What is the derivative of the inside of that radicand in your integral? Can you modify the outside of the integral so that the integrand resembles a chain rule?

 

[Mark44]

I hate to ask again but I think I rushed through U-substitution to fast. I don't see anything that's the derivative of the otherthing so I'm not sure what to pick for U.

Then you should review this technique. For your problem, let u = 9t² + 2. Then du = ______ dt ?

 

[Stratosphere]

I got the answer to be

\frac{(9t^{3}+2)^{3/2}}{18}

is this right?

 

[Mark44]

I got the answer to be

\frac{(9t^{3}+2)^{3/2}}{18}

is this right?

It's easy enough to check for yourself. Just differentiate what you have and if it's correct, you should get the integrand you started with.

I will say, though, that it appears you have made an error in your integration. Also, when you do get the correct antiderivative, you will still need to evaluate it at 4 and at 0 -- you're working with a definite integral, so you should get a number for your arc length.

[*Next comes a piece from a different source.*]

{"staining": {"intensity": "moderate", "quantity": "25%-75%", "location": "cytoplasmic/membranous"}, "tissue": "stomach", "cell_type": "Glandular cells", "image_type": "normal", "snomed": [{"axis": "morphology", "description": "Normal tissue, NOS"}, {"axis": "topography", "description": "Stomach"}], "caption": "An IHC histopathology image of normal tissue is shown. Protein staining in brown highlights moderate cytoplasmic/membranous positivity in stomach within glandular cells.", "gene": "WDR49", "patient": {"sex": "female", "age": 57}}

Show us how you did the substitution and the work after that, and we'll help you out.

 

[darkmagic]

ok. I do not see that. Just a u-substitution.

 

[Stratosphere]

Here are my steps

\ \int_{0}^{4} t\sqrt{9t^2 + 2}~dt

\ \frac{1}{18}\int 18t\sqrt{9t^2 + 2}~dt

\ u=9t^2 + 2
\ du=18t

\ \frac{1}{18} \int (u)^{1/2} du
\ \frac{1}{18} \frac{(9t^{2}+2)^{3/2}}{3/2}

I can't see where I went wrong.

 

[Mark44]

Here are my steps

\ \int_{0}^{4} t\sqrt{9t^2 + 2}~dt

\ \frac{1}{18}\int 18t\sqrt{9t^2 + 2}~dt

\ u=9t^2 + 2
\ du=18t

The last line should be du = 18t dt. If you get in the habit of omitting this differential, it can come back around and bite you in more complicated integrals.

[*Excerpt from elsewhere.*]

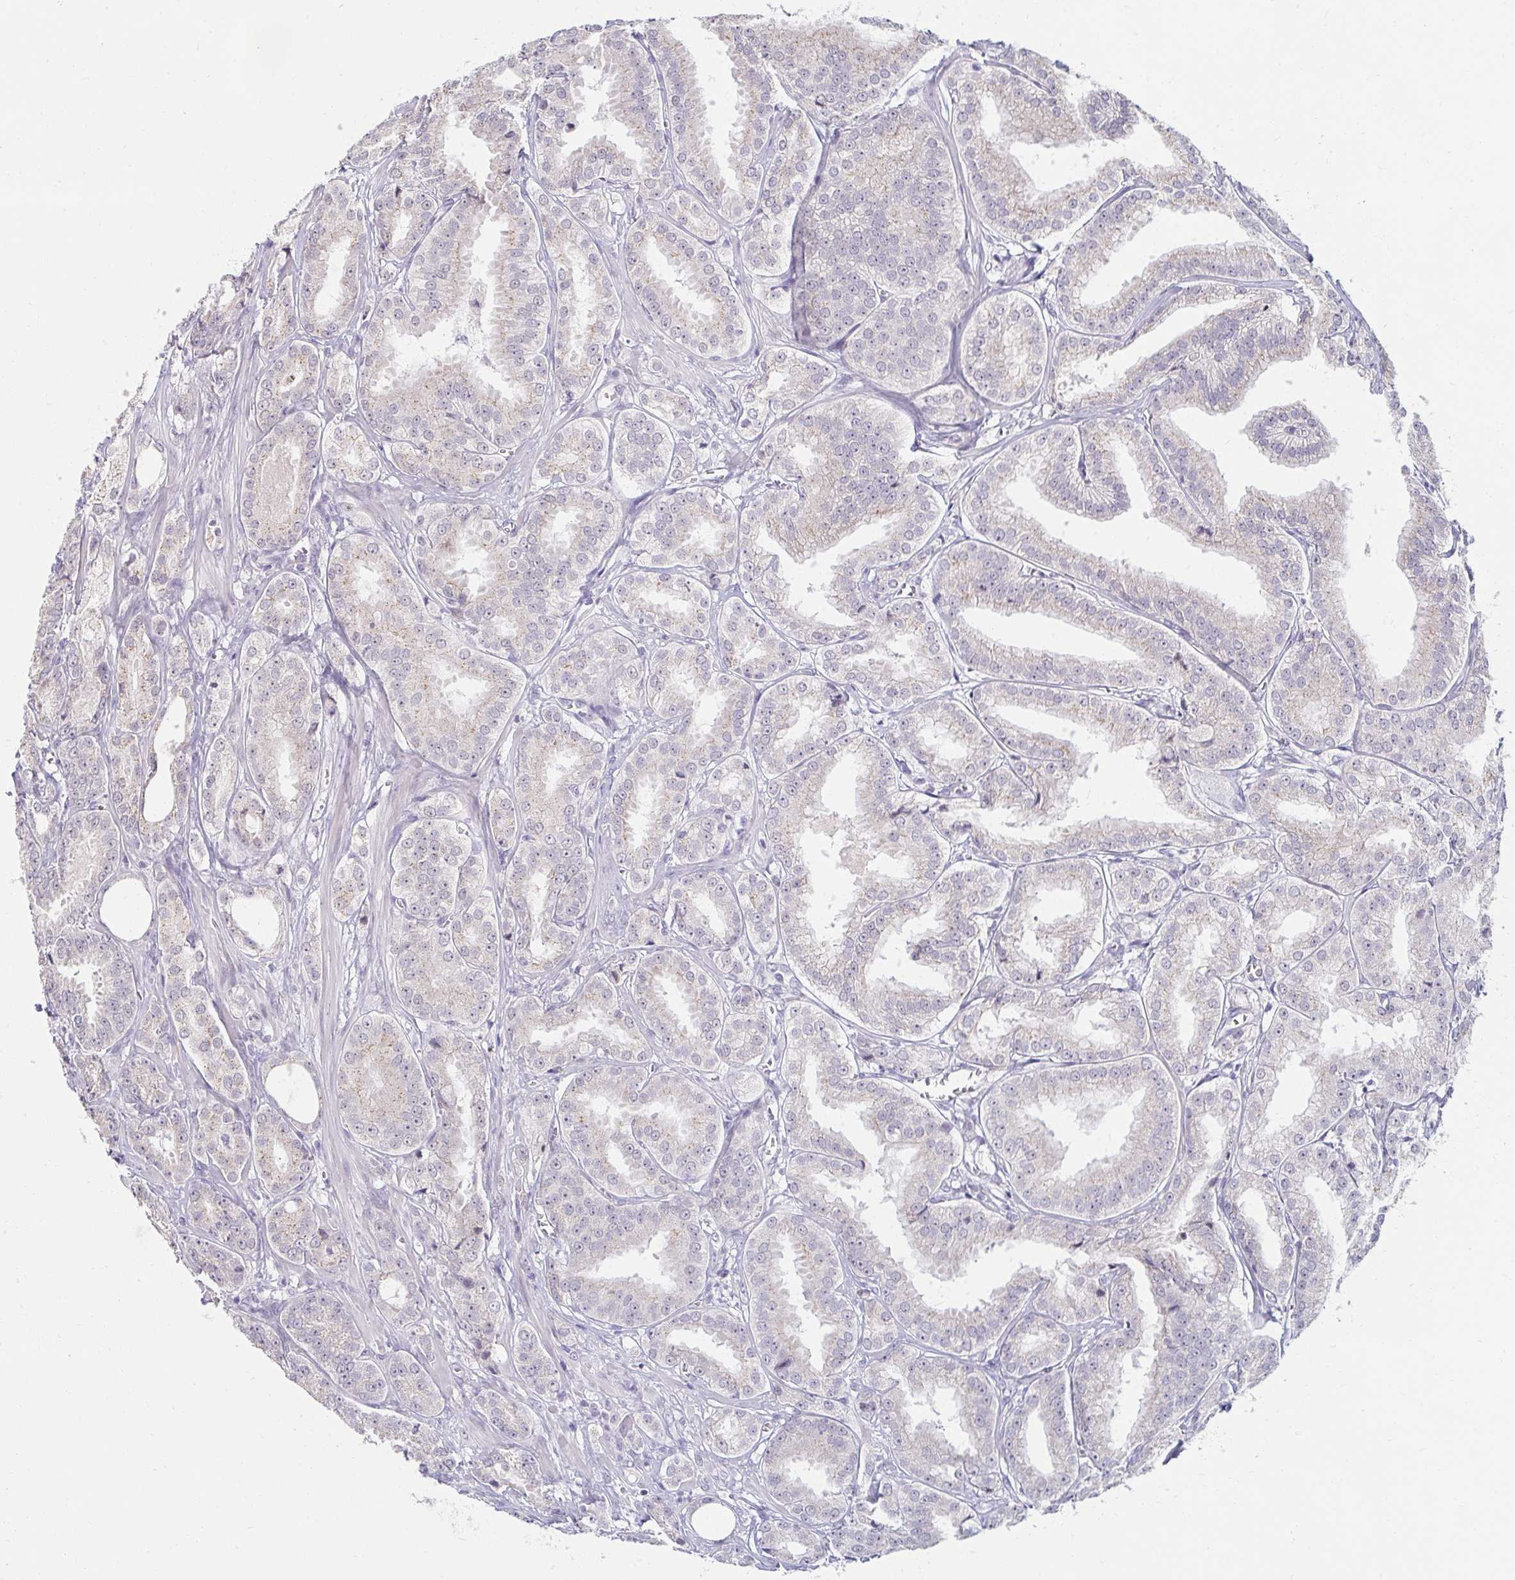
{"staining": {"intensity": "negative", "quantity": "none", "location": "none"}, "tissue": "prostate cancer", "cell_type": "Tumor cells", "image_type": "cancer", "snomed": [{"axis": "morphology", "description": "Adenocarcinoma, High grade"}, {"axis": "topography", "description": "Prostate"}], "caption": "This is an IHC photomicrograph of prostate cancer (high-grade adenocarcinoma). There is no expression in tumor cells.", "gene": "DDN", "patient": {"sex": "male", "age": 64}}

\ \frac{1}{18} \int (u)^{1/2} du
\ \frac{1}{18} \frac{(9t^{2}+2)^{3/2}}{3/2}
Now all you need to do to finish this is to evaluate your antiderivative at the two endpoints, 0 and 4.

I can't see where I went wrong.

That's slightly different from what you had in post #9. If you look closely, you should see the difference.

To continue where you left off, and doing a little simplification

\ \int_{0}^{4} t\sqrt{9t^2 + 2}~dt
(using your substitution and then undoing the substitution)
\ = \ \frac{1}{27} ~(9t^{2}+2)^{3/2}\vert_0^4
Now, just evaluate this antiderivative at 4 and at 0 and subtract.